Most graduate programs in data science will require a bachelor’s degree in engineering, computer science, physics, statistics, math, economics or a related field. With an undergraduate degree in one of these disciplines, you’ll already have a range of the skills needed in data science.
But it won’t hurt to bone up on your statistics and programming knowledge—two of the three pillars of the data science master’s program at Colorado School of Mines.
Data science students at Mines take three modules, each consisting of three 3-credit courses: data modeling and statistical learning; machine learning, data processing and algorithms and parallel computation; and domain-specific coursework.
It won’t hurt to crack open those statistics and calculus textbooks if you haven’t reviewed them in a while.
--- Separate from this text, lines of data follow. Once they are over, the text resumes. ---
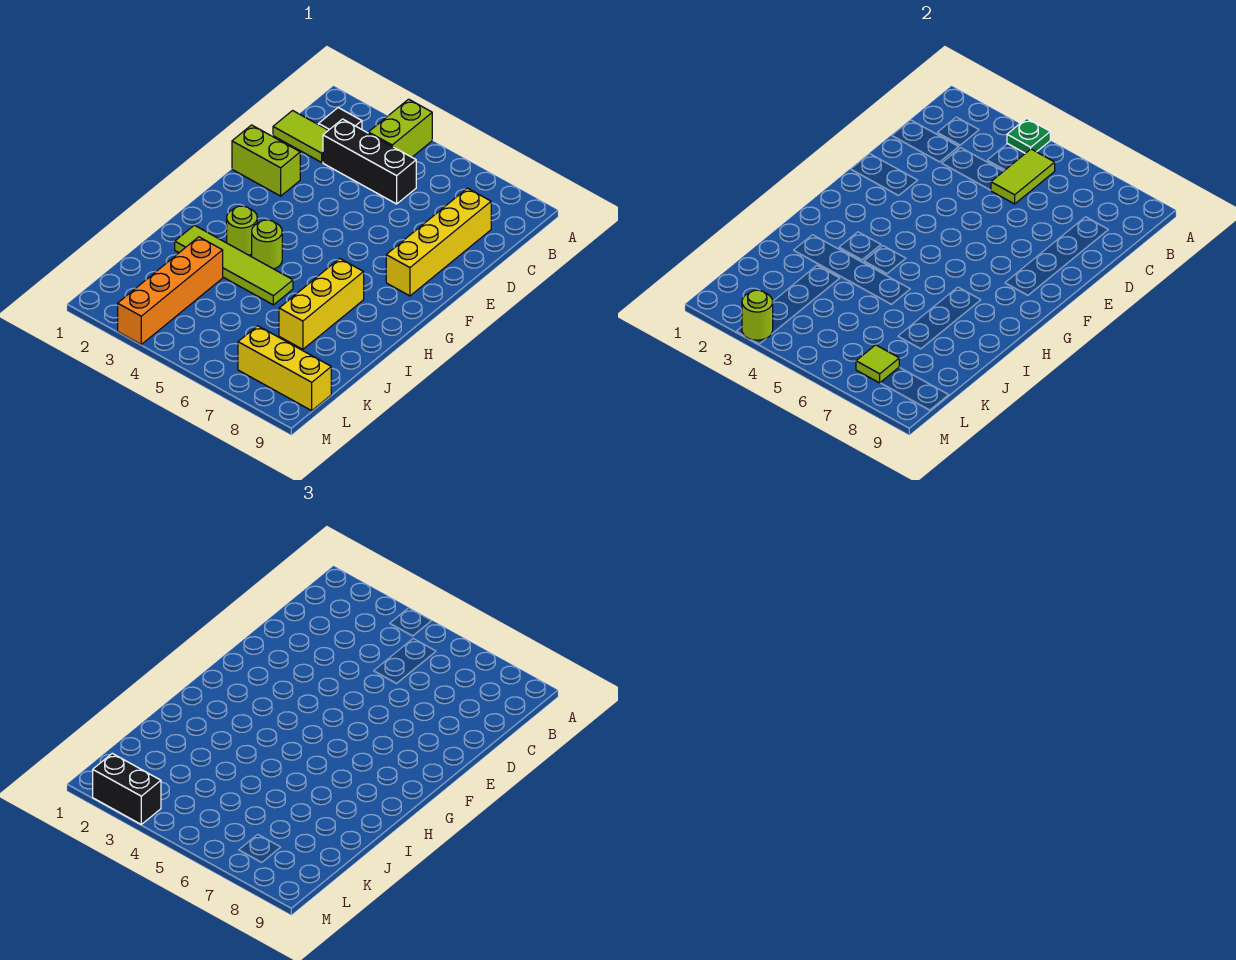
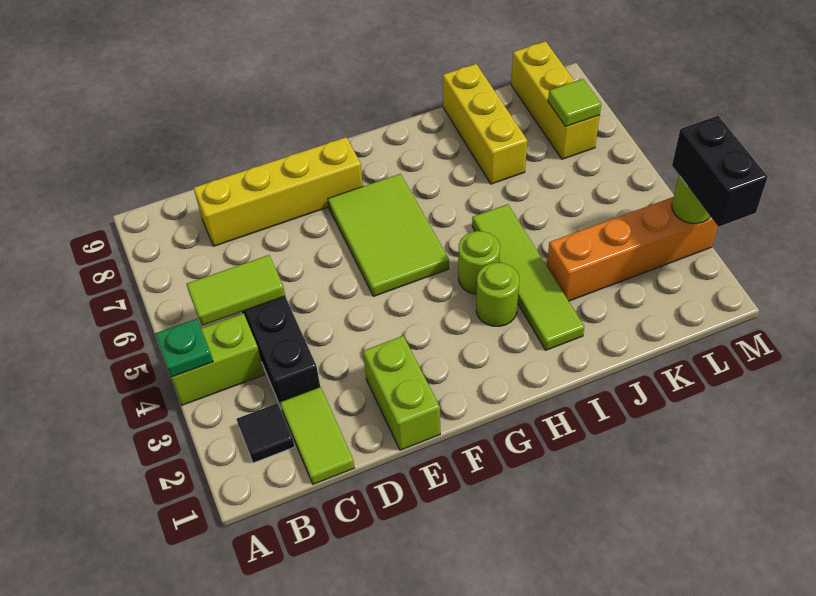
none -> lime 2x3 tile [328,174,449,296]
yellow 1x3 brick [279,259,364,349] -> yellow 1x3 brick turned to [443,64,527,184]

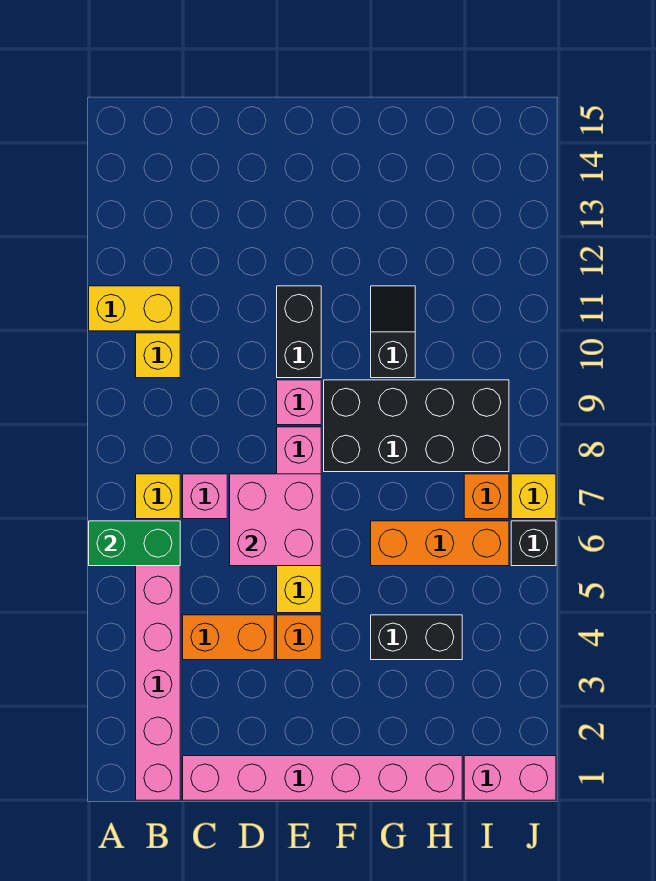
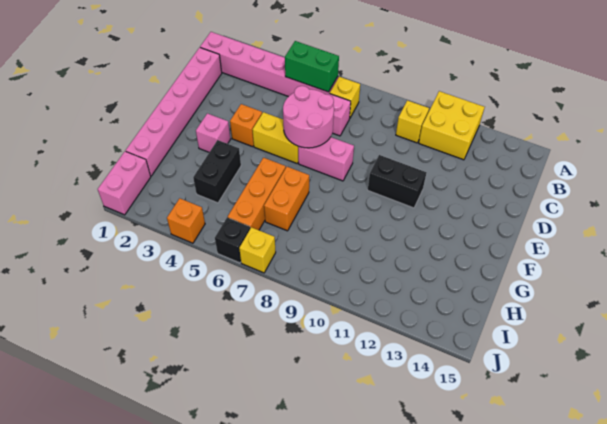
green 1x2 brick [89,521,180,566] -> green 1x2 brick turned to [285,41,339,92]
yellow 1x2 brick [89,286,180,331] -> yellow 2x2 brick [419,91,485,160]
orange 1x2 brick [183,615,274,660] -> orange 1x2 brick moved to [264,167,309,231]
pink 2x2 brick [230,474,321,566] -> pink 2x2 round brick [283,86,334,148]
pink 1x1 brick [277,380,321,425] -> pink 1x1 brick moved to [196,113,231,152]
black 2x4 brick [324,380,509,472] -> none
black 1x2 slope [371,286,415,378] -> none
orange 1x1 brick [464,474,509,519] -> orange 1x1 brick moved to [167,198,205,243]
On the computer science side, consider becoming familiar with the languages and systems commonly used in data science today: R and Python, SQL databases, Hadoop and Apache Spark, to name a few. Fortunately, there are many free resources online, from YouTube videos to complete courses.
For both, you can also learn by doing. Sign up to work on a research project that requires statistical analysis or programming in Python. Volunteer to help clean and organize data for experiments.
The third module in Mines’ program is tailored to your interests and is about directly applying what you’ve learned in the first two modules. For example, you might take courses on signal processing for electrical engineering, or satellite remote sensing for geophysics. This is where industry experience comes in: knowing the specific problems you could solve in your domain using data science.